Re: [PATCH 2.6.16] mm: POSIX Memory Lock

From: Andrew Morton
Date: Wed Mar 29 2006 - 19:24:38 EST


"Stone Wang" <pwstone@xxxxxxxxx> wrote:
>
> Currently, Linux's mlock series memory locks/unlocks may fail with
> part of their jobs done, thus may confuse the programmers of which
> part of memory is locked, which is not.
>
> While a better implementation is transaction-like POSIX memory lock.
>
> POSIX mlock/munlock :
>
> http://www.opengroup.org/onlinepubs/009695399/functions/mlock.html
>
> RETURN VALUE
>
> Upon successful completion, the mlock() and munlock() functions
> shall return a value of zero. Otherwise, no change is made to any
> locks in the address space of the process, and the function shall
> return a value of -1 and set errno to indicate the error.
>
> POSIX mlockall/munlockall :
>
> http://www.opengroup.org/onlinepubs/009695399/functions/mlockall.html
>
> RETURN VALUE
>
> Upon successful completion, the mlockall() function shall return a
> value of zero. Otherwise, no additional memory shall be locked, and
> the function shall return a value of -1 and set errno to indicate the
> error.

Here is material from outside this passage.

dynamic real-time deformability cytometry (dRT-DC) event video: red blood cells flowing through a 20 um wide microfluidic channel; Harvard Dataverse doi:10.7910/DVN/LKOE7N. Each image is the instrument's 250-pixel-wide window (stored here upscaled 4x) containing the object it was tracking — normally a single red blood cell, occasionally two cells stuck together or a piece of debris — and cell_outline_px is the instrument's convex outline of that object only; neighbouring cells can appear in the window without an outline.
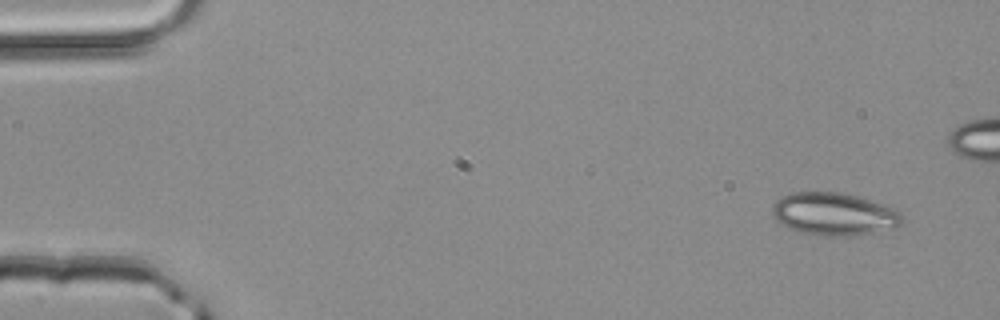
{"species": "common noctule bat (a hibernating species)", "species_latin": "Nyctalus noctula", "temperature_condition": "room temperature", "stored_images_in_passage": 4, "camera_frame_rate_fps": 3000, "um_per_image_px": 0.085, "animal": {"sex": "male", "body_mass_g": 20.4}, "frame": {"image": 1, "passage_image": 1, "time_ms": 0.0, "image_size_px": [1000, 320], "cell_outline_px": [[904, 220], [896, 228], [876, 232], [852, 236], [824, 236], [800, 232], [780, 224], [772, 216], [772, 204], [776, 200], [792, 192], [840, 192], [856, 196], [884, 204], [896, 208], [904, 216]], "centroid_in_image_um": [70.92, 18.2], "position_along_channel_um": 14.1, "area_um2": 32.66}}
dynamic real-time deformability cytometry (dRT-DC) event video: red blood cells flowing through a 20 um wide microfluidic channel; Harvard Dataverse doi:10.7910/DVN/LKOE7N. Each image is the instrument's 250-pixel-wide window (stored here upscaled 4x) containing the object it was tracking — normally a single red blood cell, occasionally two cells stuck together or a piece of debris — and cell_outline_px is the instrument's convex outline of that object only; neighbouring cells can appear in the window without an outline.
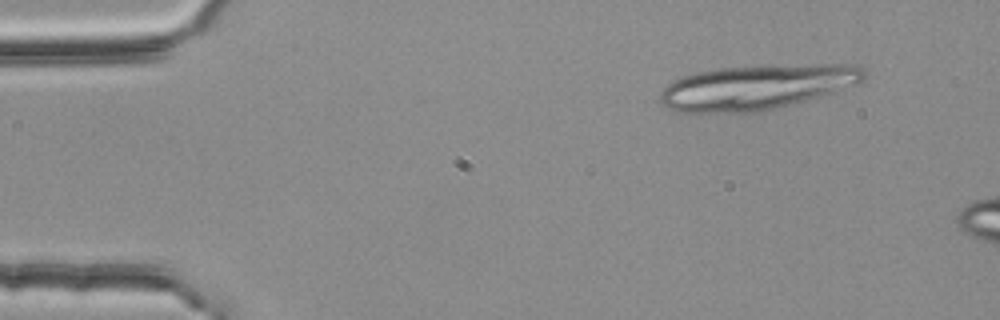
{"species": "common noctule bat (a hibernating species)", "species_latin": "Nyctalus noctula", "temperature_condition": "room temperature", "stored_images_in_passage": 4, "camera_frame_rate_fps": 3000, "um_per_image_px": 0.085, "animal": {"sex": "female", "body_mass_g": 25.1}, "frame": {"image": 1, "passage_image": 1, "time_ms": 0.0, "image_size_px": [1000, 320], "cell_outline_px": [[868, 76], [864, 80], [856, 84], [820, 96], [764, 112], [680, 112], [668, 108], [660, 100], [660, 92], [668, 84], [684, 76], [696, 72], [716, 68], [764, 64], [860, 64], [868, 72]], "centroid_in_image_um": [64.4, 7.37], "position_along_channel_um": 20.6, "area_um2": 53.93}}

The effect of failure of mlockall() on previously existing
> locks in the address space is unspecified.
>
> If it is supported by the implementation, the munlockall() function
> shall always return a value of zero. Otherwise, the function shall
> return a value of -1 and set errno to indicate the error.
>
>
> The patch try to fix this, tests proved it works.
>
> Nick Piggin suggested that the patch submited alone, as well as using 1 bit of
> vm_flags instead of adding 1 member to vm_area_struct. Special thanks to him.
> Besides, the patch is largely rewritten to make it clearer.
>

Thanks. This will take about an hour to review :( VMA merging and
splitting aren't the simplest things in the world.

Anyway, I'll queue it up for some testing - but I'm not sure when I (or
anyone else) will have the bandwidth for a line-by-line review, and that's
what it needs.

The mlockall/munlockall approach is nice.